For the data presented in figure one, I’m wondering what the overall distribution of the gene-level methylation value looks like. I think you have two plotting options here, assuming you think this is a good recommendation. Option one would be two histograms showing the average methylation and another showing the CV values. Your other option would be a scatter plot of the average value vs CV (although you will probably have to use geom_hex with ~20000 data points). It would also be helpful to add a few lines to these plots to show where the categorization thresholds are.

Minor:

Typo line 38: “one type of genes” -> “one type of gene”
Typo line 40: “type of genes” -> “type of gene”

Experimental design

I suppose my largest problem with the entire design of this study is I don’t really think the samples you’ve gathered can be compared. Why would methylation data from fetuses through to 18 year olds from diverse tissues be comparable to unmatched tumor samples? I of course realize that there probably isn’t an ironclad great answer to this and you did somewhat address this by indicating that there weren’t dramatic differences in baseline data sets, but I’d like to see this examined more. Are all the genes in the high variance categories in Figure 1 showing significant differences between the normal data sets?

I’m also worried about using batch correction with the study ID as the batch correction factor.
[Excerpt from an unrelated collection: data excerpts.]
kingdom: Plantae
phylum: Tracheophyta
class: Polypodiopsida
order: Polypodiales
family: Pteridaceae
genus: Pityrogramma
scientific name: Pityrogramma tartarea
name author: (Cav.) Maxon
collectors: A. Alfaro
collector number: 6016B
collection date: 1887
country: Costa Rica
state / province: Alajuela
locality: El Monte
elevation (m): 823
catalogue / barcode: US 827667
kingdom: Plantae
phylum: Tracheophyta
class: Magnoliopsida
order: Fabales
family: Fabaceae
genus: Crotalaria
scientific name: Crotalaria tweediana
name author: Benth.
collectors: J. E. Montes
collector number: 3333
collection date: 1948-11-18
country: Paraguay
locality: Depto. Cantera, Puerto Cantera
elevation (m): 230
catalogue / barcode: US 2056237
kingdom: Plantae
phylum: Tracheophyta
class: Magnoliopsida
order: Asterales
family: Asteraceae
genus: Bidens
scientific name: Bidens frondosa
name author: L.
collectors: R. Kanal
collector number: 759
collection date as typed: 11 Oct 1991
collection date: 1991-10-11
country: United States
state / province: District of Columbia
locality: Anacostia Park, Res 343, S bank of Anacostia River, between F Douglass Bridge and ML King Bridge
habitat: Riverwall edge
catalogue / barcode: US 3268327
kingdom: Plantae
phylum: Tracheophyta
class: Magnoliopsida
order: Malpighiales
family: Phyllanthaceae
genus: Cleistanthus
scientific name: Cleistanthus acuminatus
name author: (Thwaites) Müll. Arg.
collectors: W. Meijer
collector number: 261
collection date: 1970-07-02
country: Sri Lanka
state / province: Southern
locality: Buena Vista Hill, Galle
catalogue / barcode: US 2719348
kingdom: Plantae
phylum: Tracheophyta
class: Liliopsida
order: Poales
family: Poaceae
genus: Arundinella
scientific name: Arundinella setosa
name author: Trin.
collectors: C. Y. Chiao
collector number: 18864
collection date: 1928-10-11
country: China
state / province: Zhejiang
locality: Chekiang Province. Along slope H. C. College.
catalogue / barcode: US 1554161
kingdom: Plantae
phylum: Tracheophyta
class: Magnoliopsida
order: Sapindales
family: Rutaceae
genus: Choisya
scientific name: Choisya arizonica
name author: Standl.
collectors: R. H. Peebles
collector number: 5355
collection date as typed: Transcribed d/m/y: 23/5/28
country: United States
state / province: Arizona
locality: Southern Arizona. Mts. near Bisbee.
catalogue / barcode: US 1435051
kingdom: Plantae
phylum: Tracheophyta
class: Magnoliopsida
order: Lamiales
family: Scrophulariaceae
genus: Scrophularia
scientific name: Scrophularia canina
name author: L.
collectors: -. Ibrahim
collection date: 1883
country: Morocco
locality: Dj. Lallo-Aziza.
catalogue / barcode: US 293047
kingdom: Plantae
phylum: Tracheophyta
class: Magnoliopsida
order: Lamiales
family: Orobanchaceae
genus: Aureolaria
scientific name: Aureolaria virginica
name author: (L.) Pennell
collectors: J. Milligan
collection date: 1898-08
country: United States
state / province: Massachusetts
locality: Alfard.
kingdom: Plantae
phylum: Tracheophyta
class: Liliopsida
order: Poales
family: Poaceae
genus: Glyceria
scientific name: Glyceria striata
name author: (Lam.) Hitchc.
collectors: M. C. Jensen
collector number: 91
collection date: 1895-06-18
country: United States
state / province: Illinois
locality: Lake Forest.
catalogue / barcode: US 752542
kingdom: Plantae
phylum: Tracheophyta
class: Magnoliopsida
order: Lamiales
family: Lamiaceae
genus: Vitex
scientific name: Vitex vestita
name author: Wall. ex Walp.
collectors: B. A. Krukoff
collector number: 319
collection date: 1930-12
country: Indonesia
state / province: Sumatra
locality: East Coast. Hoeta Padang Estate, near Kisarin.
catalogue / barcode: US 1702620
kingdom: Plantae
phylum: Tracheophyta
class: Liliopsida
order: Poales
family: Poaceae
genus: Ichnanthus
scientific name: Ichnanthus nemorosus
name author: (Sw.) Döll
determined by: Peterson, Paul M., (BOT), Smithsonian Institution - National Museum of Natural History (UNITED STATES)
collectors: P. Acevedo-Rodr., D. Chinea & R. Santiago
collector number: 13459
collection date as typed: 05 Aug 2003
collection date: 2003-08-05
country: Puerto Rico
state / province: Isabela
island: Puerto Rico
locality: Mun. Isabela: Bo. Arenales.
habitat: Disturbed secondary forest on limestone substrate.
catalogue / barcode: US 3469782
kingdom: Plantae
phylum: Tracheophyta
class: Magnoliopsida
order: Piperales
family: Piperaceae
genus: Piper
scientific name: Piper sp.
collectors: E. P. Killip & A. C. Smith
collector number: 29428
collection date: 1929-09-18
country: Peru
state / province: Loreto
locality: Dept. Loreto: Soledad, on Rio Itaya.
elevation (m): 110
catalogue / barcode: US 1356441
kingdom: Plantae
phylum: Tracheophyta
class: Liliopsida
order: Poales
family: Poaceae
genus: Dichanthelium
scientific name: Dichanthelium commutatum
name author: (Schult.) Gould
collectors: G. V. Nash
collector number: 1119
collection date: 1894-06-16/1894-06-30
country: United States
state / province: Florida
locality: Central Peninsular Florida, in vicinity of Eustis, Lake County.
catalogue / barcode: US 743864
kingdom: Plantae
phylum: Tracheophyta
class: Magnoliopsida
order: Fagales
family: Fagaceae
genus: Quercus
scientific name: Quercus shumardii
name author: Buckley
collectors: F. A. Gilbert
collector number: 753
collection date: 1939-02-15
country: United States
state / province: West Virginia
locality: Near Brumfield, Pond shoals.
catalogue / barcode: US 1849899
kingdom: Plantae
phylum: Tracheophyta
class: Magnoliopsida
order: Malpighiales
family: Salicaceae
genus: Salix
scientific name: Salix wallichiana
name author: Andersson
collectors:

As far as I understand, the batch correction makes assumptions about the structure of the data that are only met when you have genuine repeats of an experimental setup, which you expect to show the same result. I think the diversity of these studies breaks that assumption. What does the methylation variance picture look like in the absence of batch correction? Specifically, if you do an analysis that is comparable to Figure 2 between the normal data sets, how many differences are you seeing?

If the other reviewer or editor don’t have a problem with combining these data sets without a deeper dive into differences in the normal data sets, then I’ll defer to their opinions.

Validity of the findings

No additional comments beyond those made in the experimental design section.